Actually, it can also generate normal nodes with a command line flag.


 Also Osmosis currently implements deflate, not bzip2/lzma. (At the time of
 writing I implemented bzip2 as well, but couldn't test it.)


If I can find a lzma/bzip2 java code, its ready to plug them in. Although,
I'm thinking that with the cost of bzip2 decompression, the only interesting
case is lzma.



 There are a few things on the todo before going for the osm2pbf myself:
 - xml escaping
 - mmap input
 - lzma


The current planet XML format doesn't include any form of index. I think you
could call osm2pbf complete, and offering significant advantages, without
support for any indexing data structure at all.

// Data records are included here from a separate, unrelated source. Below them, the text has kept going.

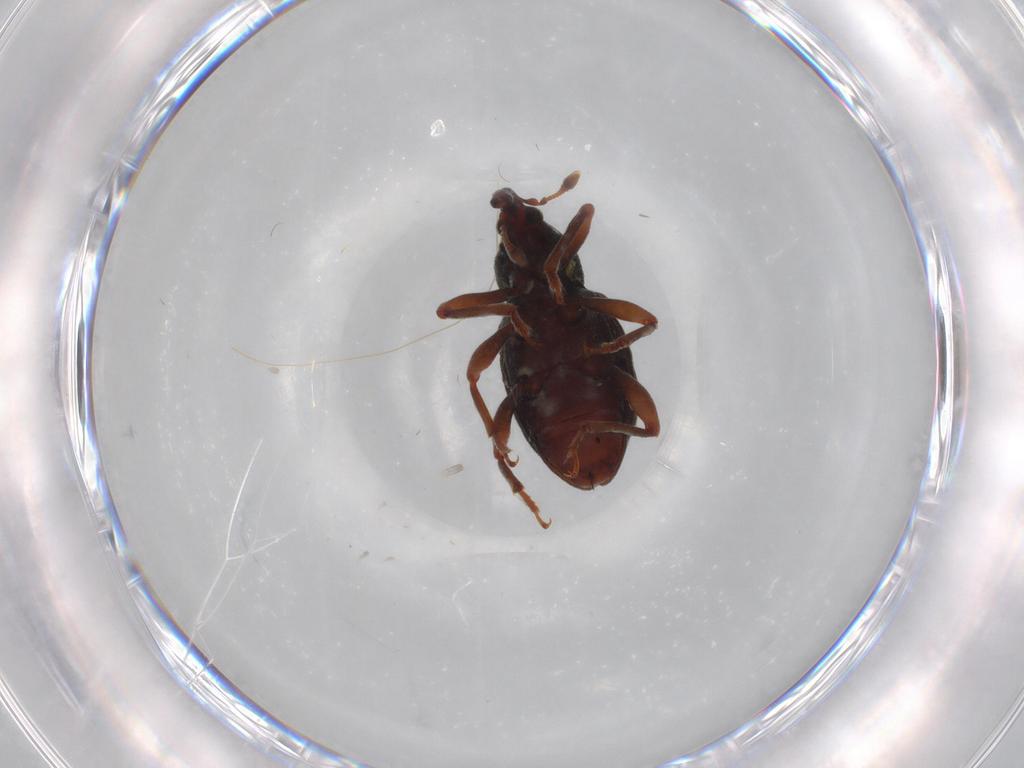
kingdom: Animalia
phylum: Arthropoda
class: Insecta
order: Coleoptera
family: Curculionidae
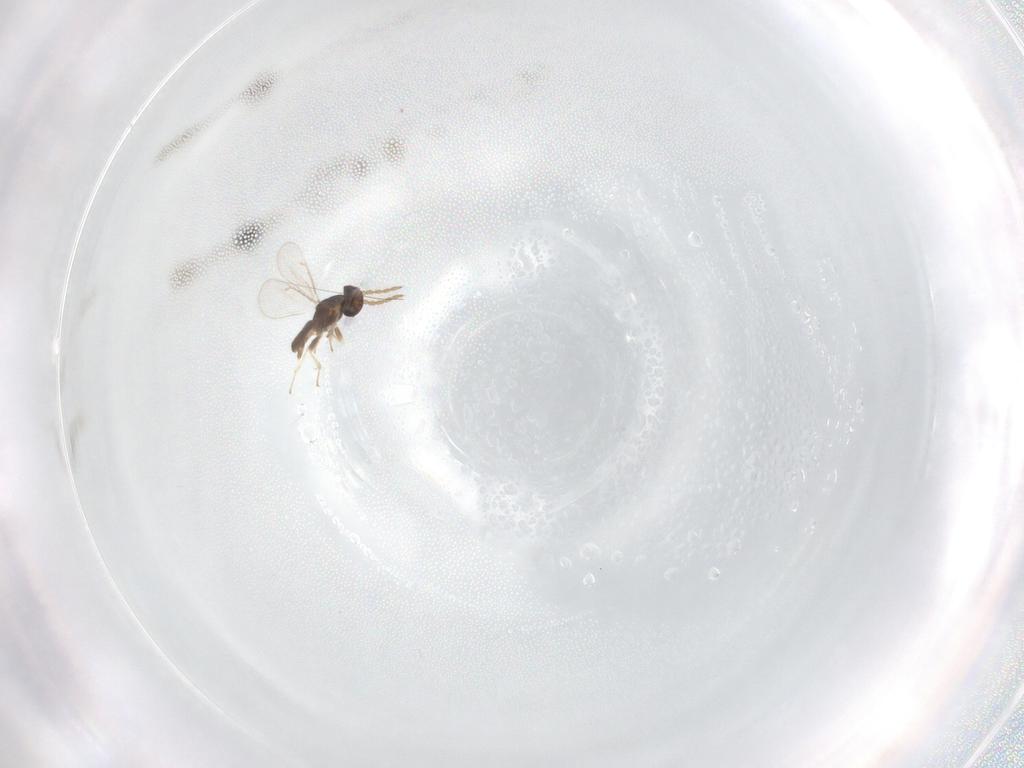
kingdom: Animalia
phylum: Arthropoda
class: Insecta
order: Hymenoptera
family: Eulophidae
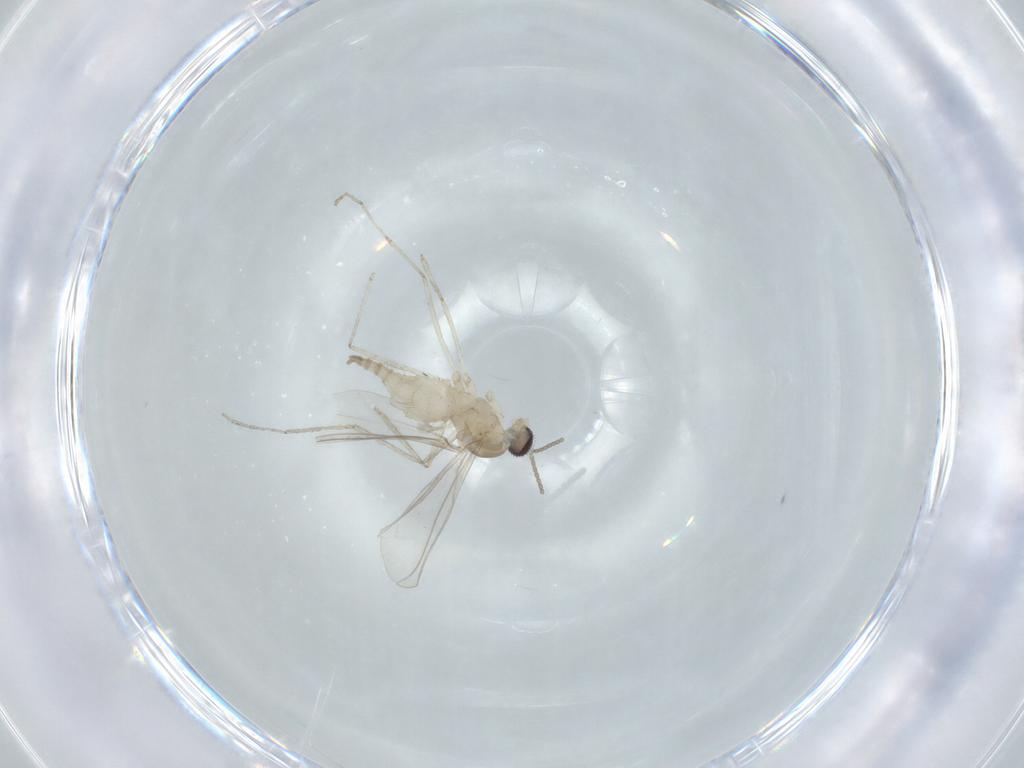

I would be happy to help in the design and algorithms of a geometric index,
but I don't have the time to program it. Are you interested in coding this?
If done properly, geometric sorting code can do much much more than make a
planet.osm.pbf indexable.

They can make very cheap tileservers. PrimitiveBlocks are independently
decodable blobs; they can be stored in a database. Given a bbox query,
select out all of the blobs that intersect it, concatenate them together,
add a header, and thats a conforming *.osm.pbf file. Depending on the
precision used and whether metadata is kept, that entire database can be
cached into 6-10GB of RAM.

I would like to see this happen.

This may be a new way to distribute the planet: A set of PrimitiveBlock
tiles sitting in an Sqlite database. Actually, now that I think of it,
this may be the superior approach compared to using my hooks to hack an
index into the *.osm.pbf format.

- allow the use of the bbox


What exactly do you mean by this: ?


  + based on the index


And this: ?


  + based on geos like solution


Roeland wanted to go for a library so other tools could call getNextNode()
 etc. without fiddling with the internal structures.

 My personal interest is going for output that support output that can be
 used to 'copy into' data into a database. And extend the current protocol
 for diff support. (Hence: replacing osmsucker-ykw)


What kinds of extensions are you thinking of?